Zoals ze steeds doet in haar romans situeert Zeh de geschiedenis in de zeer recente actualiteit. En hoewel het een al corona is wat de klok slaat, weet ze die schijnbaar uitgekauwde pandemie vakkundig te overstijgen. De kwesties die ze aansnijdt, waren er al: racisme, politieke polarisatie, klimaatverandering, kloof tussen arm en rijk, noem maar op. De crisis vergroot ze extra uit.
Een hele waslijst aan onderwerpen passeert de revue, toch maakt het boek geen overladen indruk. Zeh laat de teugels nergens vieren, ze houdt de regie over die ene grote vraag: wat is de rol van het individu in de gemeenschap? Hoe leef je zo goed mogelijk samen, ondanks immense verschillen?
De dorpsgemeenschap laat ze daarbij zien in al haar dubbelzinnigheid. Zeh veroordeelt niet, dat laat ze wijselijk aan de lezer. In de Duitse pers kreeg ze daarom al het verwijt dat ze de gevaren van extreemrechts bagatelliseert. Nu zijn Duitse lezers van oudsher wat gevoeliger dan Nederlandse, wel bekruipt je het gevoel dat buurman Gote, die zich maar wat graag omringt met vage nazivrienden, erg makkelijk Dora’s sympathie weet te winnen. Het perspectief speelt daarbij ook een rol. De lezer beleeft Bracken zeer consequent vanuit het gezichtspunt van Dora, een nogal secundair reagerende vrouw.

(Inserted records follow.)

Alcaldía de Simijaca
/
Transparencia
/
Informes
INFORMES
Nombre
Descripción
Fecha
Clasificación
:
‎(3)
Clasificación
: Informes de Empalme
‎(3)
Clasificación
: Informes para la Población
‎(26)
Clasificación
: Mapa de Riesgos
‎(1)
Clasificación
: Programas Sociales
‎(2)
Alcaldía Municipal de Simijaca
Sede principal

Zeh werpt zich op als verdediger van de gewetensvrijheid
Die quasi-laconieke houding van Dora heeft te maken met de onderliggende notie van de roman. Zeh werpt zich op als verdediger van de gewetensvrijheid, zoals ze ook regelmatig in debatten en interviews doet. ‘De gedachten zijn vrij’, laat zij de hoofdpersoon ergens het bekende Duitse lied citeren. Een overmaat aan ideologie, van welk type dan ook, leidt tot verblinding en uitsluiting.
Zeh’s stijl kenmerkt zich door sobere en gedecideerde zinnen. Juist die nuchtere aanpak heeft een geestig effect, waardoor het maatschappijkritische Onder buren niet onder zwaarwichtigheid bezwijkt. Sterker nog, de adremme observaties van hoofdpersoon Dora lezen soms als een klucht. Maar het beeld dat Zeh schetst van de Bondsrepubliek is somber. Een natie in verval. Als literatuur een diagnose vermag te stellen van de mentale gesteldheid van een tijdsgewricht, dan stemt Onder buren allerminst gerust.
De vertaling is van Annemarie Vlaming.
Deze boekbespreking verscheen eerder in Trouw.